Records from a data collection
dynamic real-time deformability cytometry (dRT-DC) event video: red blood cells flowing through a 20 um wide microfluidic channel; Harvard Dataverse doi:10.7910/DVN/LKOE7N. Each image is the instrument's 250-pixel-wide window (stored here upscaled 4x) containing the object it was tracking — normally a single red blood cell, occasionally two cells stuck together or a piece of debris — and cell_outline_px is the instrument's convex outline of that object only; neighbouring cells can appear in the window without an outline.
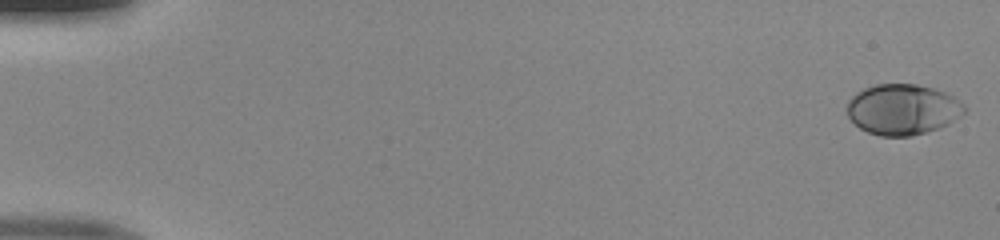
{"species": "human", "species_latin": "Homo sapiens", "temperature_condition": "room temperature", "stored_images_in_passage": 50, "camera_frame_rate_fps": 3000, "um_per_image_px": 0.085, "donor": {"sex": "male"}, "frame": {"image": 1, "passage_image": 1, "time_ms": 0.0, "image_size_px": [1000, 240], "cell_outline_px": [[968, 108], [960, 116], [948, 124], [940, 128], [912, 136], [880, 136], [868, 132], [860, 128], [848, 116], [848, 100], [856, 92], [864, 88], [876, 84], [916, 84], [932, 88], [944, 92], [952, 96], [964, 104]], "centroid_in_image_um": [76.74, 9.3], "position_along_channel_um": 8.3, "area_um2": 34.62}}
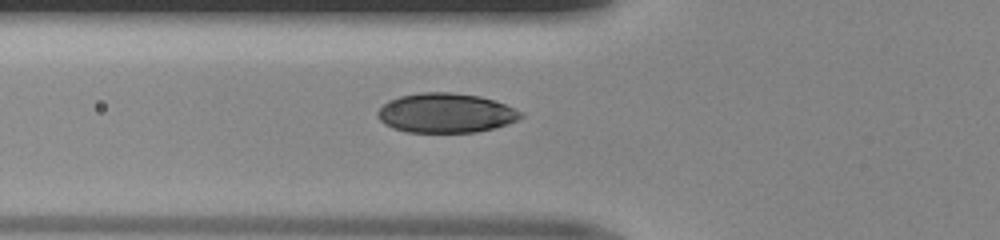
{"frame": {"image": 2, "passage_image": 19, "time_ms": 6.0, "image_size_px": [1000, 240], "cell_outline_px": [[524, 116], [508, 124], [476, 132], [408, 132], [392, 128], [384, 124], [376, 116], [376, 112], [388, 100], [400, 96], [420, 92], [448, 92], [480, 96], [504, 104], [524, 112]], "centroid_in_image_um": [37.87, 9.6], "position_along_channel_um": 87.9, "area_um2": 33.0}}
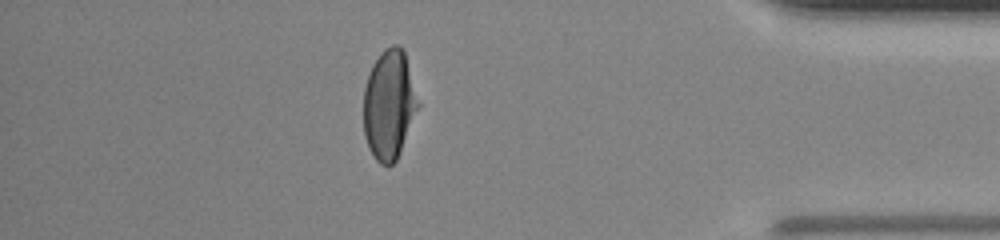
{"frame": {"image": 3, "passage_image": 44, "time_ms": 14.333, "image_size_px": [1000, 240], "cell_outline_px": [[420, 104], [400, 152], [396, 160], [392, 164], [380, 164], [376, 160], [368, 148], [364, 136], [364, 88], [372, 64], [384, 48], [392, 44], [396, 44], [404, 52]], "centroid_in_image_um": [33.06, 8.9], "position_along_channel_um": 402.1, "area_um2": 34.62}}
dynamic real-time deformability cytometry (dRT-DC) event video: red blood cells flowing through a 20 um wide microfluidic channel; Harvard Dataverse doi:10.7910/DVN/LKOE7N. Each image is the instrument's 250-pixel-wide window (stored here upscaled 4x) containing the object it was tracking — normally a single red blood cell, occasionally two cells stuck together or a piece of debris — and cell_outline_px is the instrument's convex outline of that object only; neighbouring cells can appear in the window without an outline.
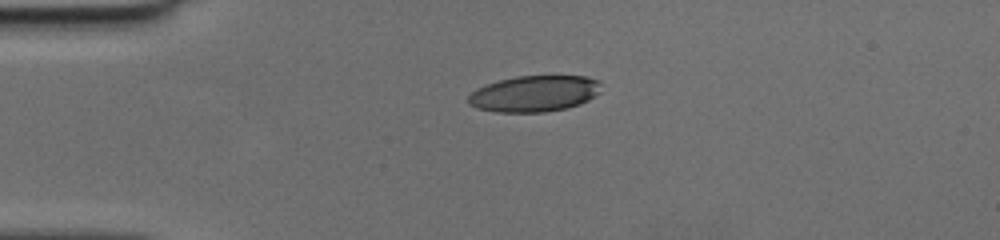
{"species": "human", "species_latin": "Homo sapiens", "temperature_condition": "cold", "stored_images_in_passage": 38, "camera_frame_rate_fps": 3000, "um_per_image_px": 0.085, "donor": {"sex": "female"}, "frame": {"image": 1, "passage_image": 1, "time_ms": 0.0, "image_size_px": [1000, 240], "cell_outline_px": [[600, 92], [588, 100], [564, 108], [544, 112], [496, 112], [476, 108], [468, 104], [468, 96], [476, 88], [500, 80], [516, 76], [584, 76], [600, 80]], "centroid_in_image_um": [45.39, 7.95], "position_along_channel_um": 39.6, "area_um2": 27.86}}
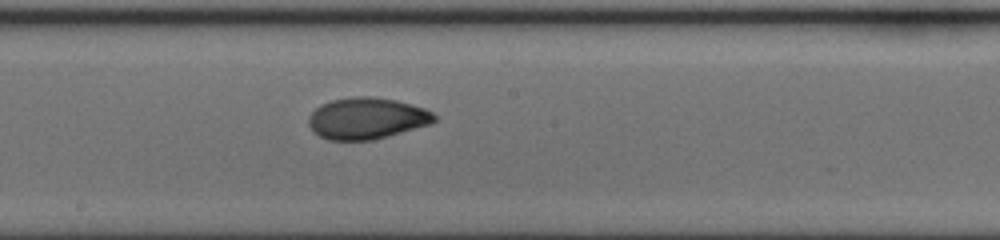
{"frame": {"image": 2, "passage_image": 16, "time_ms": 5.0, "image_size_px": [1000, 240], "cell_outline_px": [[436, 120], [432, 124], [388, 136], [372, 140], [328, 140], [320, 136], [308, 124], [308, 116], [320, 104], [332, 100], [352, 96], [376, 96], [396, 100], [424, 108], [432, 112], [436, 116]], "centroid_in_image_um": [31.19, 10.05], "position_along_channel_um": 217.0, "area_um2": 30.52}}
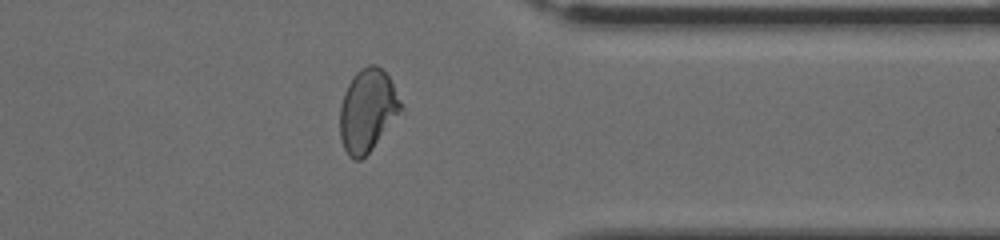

__Your objective__: From the listing above, print every entry precisely and drop the pictures.

__Answer below__:
dynamic real-time deformability cytometry (dRT-DC) event video: red blood cells flowing through a 20 um wide microfluidic channel; Harvard Dataverse doi:10.7910/DVN/LKOE7N. Each image is the instrument's 250-pixel-wide window (stored here upscaled 4x) containing the object it was tracking — normally a single red blood cell, occasionally two cells stuck together or a piece of debris — and cell_outline_px is the instrument's convex outline of that object only; neighbouring cells can appear in the window without an outline.
{"species": "human", "species_latin": "Homo sapiens", "temperature_condition": "room temperature", "stored_images_in_passage": 50, "camera_frame_rate_fps": 3000, "um_per_image_px": 0.085, "donor": {"sex": "male"}, "frame": {"image": 1, "passage_image": 1, "time_ms": 0.0, "image_size_px": [1000, 240], "cell_outline_px": [[968, 108], [960, 116], [948, 124], [940, 128], [912, 136], [880, 136], [868, 132], [860, 128], [848, 116], [848, 100], [856, 92], [864, 88], [876, 84], [916, 84], [932, 88], [944, 92], [952, 96], [964, 104]], "centroid_in_image_um": [76.74, 9.3], "position_along_channel_um": 8.3, "area_um2": 34.62}}
{"frame": {"image": 2, "passage_image": 19, "time_ms": 6.0, "image_size_px": [1000, 240], "cell_outline_px": [[524, 116], [508, 124], [476, 132], [408, 132], [392, 128], [384, 124], [376, 116], [376, 112], [388, 100], [400, 96], [420, 92], [448, 92], [480, 96], [504, 104], [524, 112]], "centroid_in_image_um": [37.87, 9.6], "position_along_channel_um": 87.9, "area_um2": 33.0}}
{"frame": {"image": 3, "passage_image": 44, "time_ms": 14.333, "image_size_px": [1000, 240], "cell_outline_px": [[420, 104], [400, 152], [396, 160], [392, 164], [380, 164], [376, 160], [368, 148], [364, 136], [364, 88], [372, 64], [384, 48], [392, 44], [396, 44], [404, 52]], "centroid_in_image_um": [33.06, 8.9], "position_along_channel_um": 402.1, "area_um2": 34.62}}
dynamic real-time deformability cytometry (dRT-DC) event video: red blood cells flowing through a 20 um wide microfluidic channel; Harvard Dataverse doi:10.7910/DVN/LKOE7N. Each image is the instrument's 250-pixel-wide window (stored here upscaled 4x) containing the object it was tracking — normally a single red blood cell, occasionally two cells stuck together or a piece of debris — and cell_outline_px is the instrument's convex outline of that object only; neighbouring cells can appear in the window without an outline.
{"species": "human", "species_latin": "Homo sapiens", "temperature_condition": "cold", "stored_images_in_passage": 38, "camera_frame_rate_fps": 3000, "um_per_image_px": 0.085, "donor": {"sex": "female"}, "frame": {"image": 1, "passage_image": 1, "time_ms": 0.0, "image_size_px": [1000, 240], "cell_outline_px": [[600, 92], [588, 100], [564, 108], [544, 112], [496, 112], [476, 108], [468, 104], [468, 96], [476, 88], [500, 80], [516, 76], [584, 76], [600, 80]], "centroid_in_image_um": [45.39, 7.95], "position_along_channel_um": 39.6, "area_um2": 27.86}}
{"frame": {"image": 2, "passage_image": 16, "time_ms": 5.0, "image_size_px": [1000, 240], "cell_outline_px": [[436, 120], [432, 124], [388, 136], [372, 140], [328, 140], [320, 136], [308, 124], [308, 116], [320, 104], [332, 100], [352, 96], [376, 96], [396, 100], [424, 108], [432, 112], [436, 116]], "centroid_in_image_um": [31.19, 10.05], "position_along_channel_um": 217.0, "area_um2": 30.52}}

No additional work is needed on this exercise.